Jean Cocteau nasceu em 5 de julho de 1889 em Maisons-Laffitte, perto da capital francesa. Aos 19 anos publicou o primeiro volume de poemas, La Lampe d"Aladin (1909; A lâmpada de Aladim) e, na década de 1910, colaborou com os famosos Ballets Russes de Serguei Diaghilev. Durante a primeira guerra mundial foi motorista de ambulância na Bélgica, experiência que serviu de base para o romance Thomas l"imposteur (1923).
Ligado ao círculo vanguardista parisiense, seu apego ao ópio o levou à internação numa clínica. Uma vez curado, iniciou brilhante etapa literária: escreveu obras de teatro, como Orphée (1926; Orfeu), vários poemas e um romance intitulado Les Enfants terribles (1929). Pouco depois dirigiu seu primeiro filme, Le Sang d"un poète (1930; O sangue de um poeta), sobre o mito da criação artística, e em 1934 escreveu a que é tida como sua melhor peça, La Machine infernale (A máquina infernal), em que trata o mito de Édipo.

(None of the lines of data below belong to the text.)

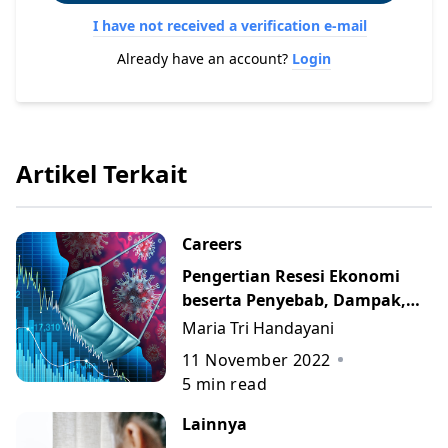
I have not received a verification e-mail
Already have an account?
Login
Artikel Terkait
Careers
Pengertian Resesi Ekonomi
beserta Penyebab, Dampak,
dan Cara Mengatasinya
Maria Tri Handayani
11 November 2022
5
min read
Lainnya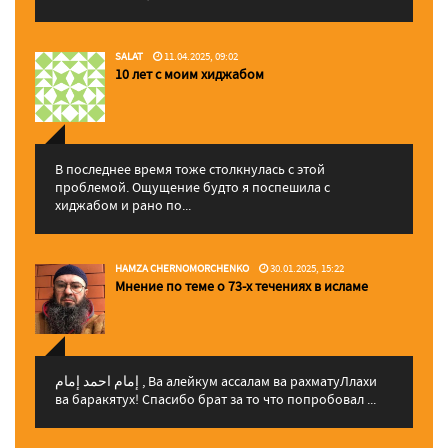
SALAT
11.04.2025, 09:02
10 лет с моим хиджабом
В последнее время тоже столкнулась с этой
проблемой. Ощущение будто я поспешила с
хиджабом и рано по...
HAMZA CHERNOMORCHENKO
30.01.2025, 15:22
Мнение по теме о 73-х течениях в исламе
إمام احمد إمام , Ва алейкум ассалам ва рахматуЛлахи
ва баракятух! Спасибо брат за то что попробовал ...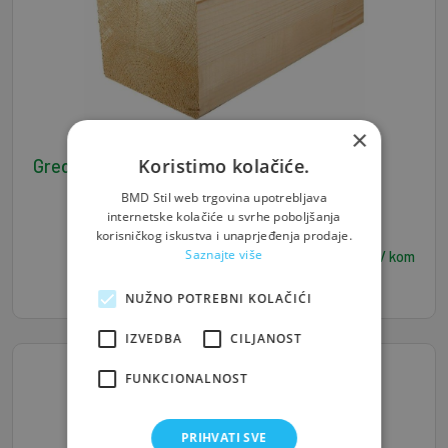
×
Koristimo kolačiće.
Greda J/S 18*22*600 - 0,238 m3/kom
BMD Stil web trgovina upotrebljava
internetske kolačiće u svrhe poboljšanja
korisničkog iskustva i unaprjeđenja prodaje.
95,20
Saznajte više
€ / kom
NUŽNO POTREBNI KOLAČIĆI
IZVEDBA
CILJANOST
FUNKCIONALNOST
PRIHVATI SVE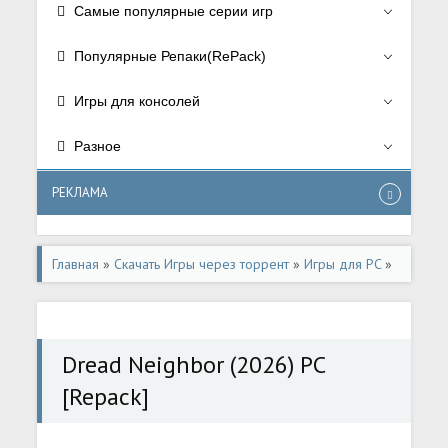
Самые популярные серии игр
Популярные Репаки(RePack)
Игры для консолей
Разное
РЕКЛАМА
Главная
»
Скачать Игры через торрент
»
Игры для PC
»
Ужасы/Horror
,
Приключения/Adventure
Dread Neighbor (2026) PC
[Repack]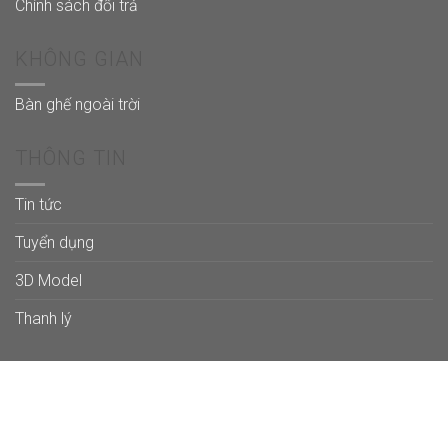
Chính sách đổi trả
KHÔNG GIAN
Bàn ghế ngoài trời
THÔNG TIN
Tin tức
Tuyển dụng
3D Model
Thanh lý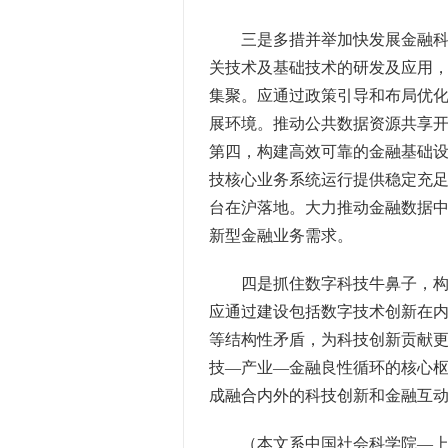
三是多措并举加快发展金融科技
关技术及基础技术的研发及应用
集聚。应通过政策引导和布局优
展环境。推动公共数据资源共享
第四，构建高效可靠的金融基础
技核心业务系统运行提供稳定充
台在沪落地。大力推动金融数据
新型金融业务需求。
四是抓住数字科技牛鼻子，构建
应通过建设包括数字技术创新在
等结构性矛盾，为科技创新贡献
技—产业—金融良性循环的核心
成融合内外的科技创新和金融互
（本文系中国社会科学院—上海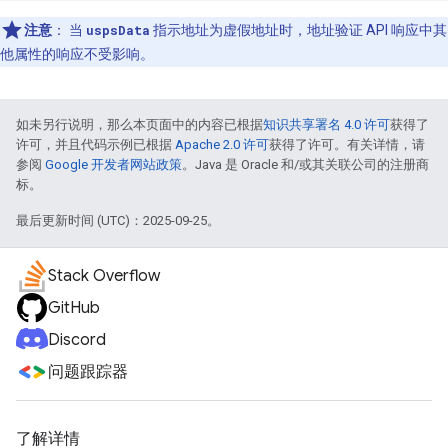
注意
：
当
uspsData
指示地址为虚假地址时，地址验证 API 响应中其
他属性的响应不受影响。
如未另行说明，那么本页面中的内容已根据
知识共享署名 4.0 许可
获得了
许可，并且代码示例已根据
Apache 2.0 许可
获得了许可。有关详情，请
参阅
Google 开发者网站政策
。Java 是 Oracle 和/或其关联公司的注册商
标。
最后更新时间 (UTC)：2025-09-25。
Stack Overflow
GitHub
Discord
问题跟踪器
了解详情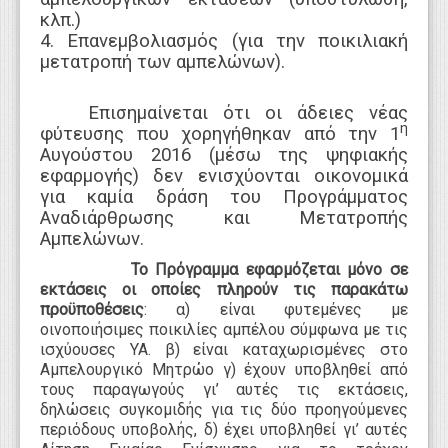
κλπ.)
4. Επανεμβολιασμός (για την ποικιλιακή
μετατροπή των αμπελώνων).
Επισημαίνεται ότι οι άδειες νέας
η
φύτευσης που χορηγήθηκαν από την 1
Αυγούστου 2016 (μέσω της ψηφιακής
εφαρμογής) δεν ενισχύονται οικονομικά
για καμία δράση του Προγράμματος
Αναδιάρθρωσης και Μετατροπής
Αμπελώνων.
Το Πρόγραμμα
εφαρμόζεται μόνο σε
εκτάσεις οι οποίες πληρούν τις παρακάτω
προϋποθέσεις
: α) είναι φυτεμένες με
οινοποιήσιμες ποικιλίες αμπέλου σύμφωνα με τις
ισχύουσες ΥΑ. β) είναι καταχωρισμένες στο
Αμπελουργικό Μητρώο γ) έχουν υποβληθεί από
τους παραγωγούς γι’ αυτές τις εκτάσεις,
δηλώσεις συγκομιδής για τις δύο προηγούμενες
περιόδους υποβολής, δ) έχει υποβληθεί γι’ αυτές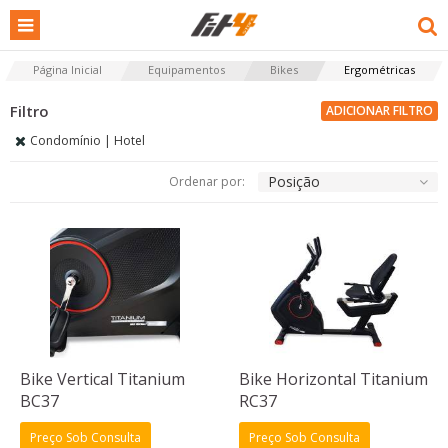
Página Inicial
Equipamentos
Bikes
Ergométricas
ADICIONAR FILTRO
Condomínio | Hotel
Posição
Ordenar por:
Bike Vertical Titanium
Bike Horizontal Titanium
BC37
RC37
Preço Sob Consulta
Preço Sob Consulta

Na década de 1940 relegou a segundo plano a atividade literária e voltou-se para a pintura e o cinema. Decorou igrejas e casas de campo com afrescos  e fez filmes como La Belle et la bête (1946; A bela e a fera), obra lírica e fantástica, e Orphée (1950), reflexão sobre a poesia e a morte. Em 1955 foi eleito membro da Academia Francesa. Morreu em 11 de outubro de 1963, em Milly-la-Forêt, perto de Paris.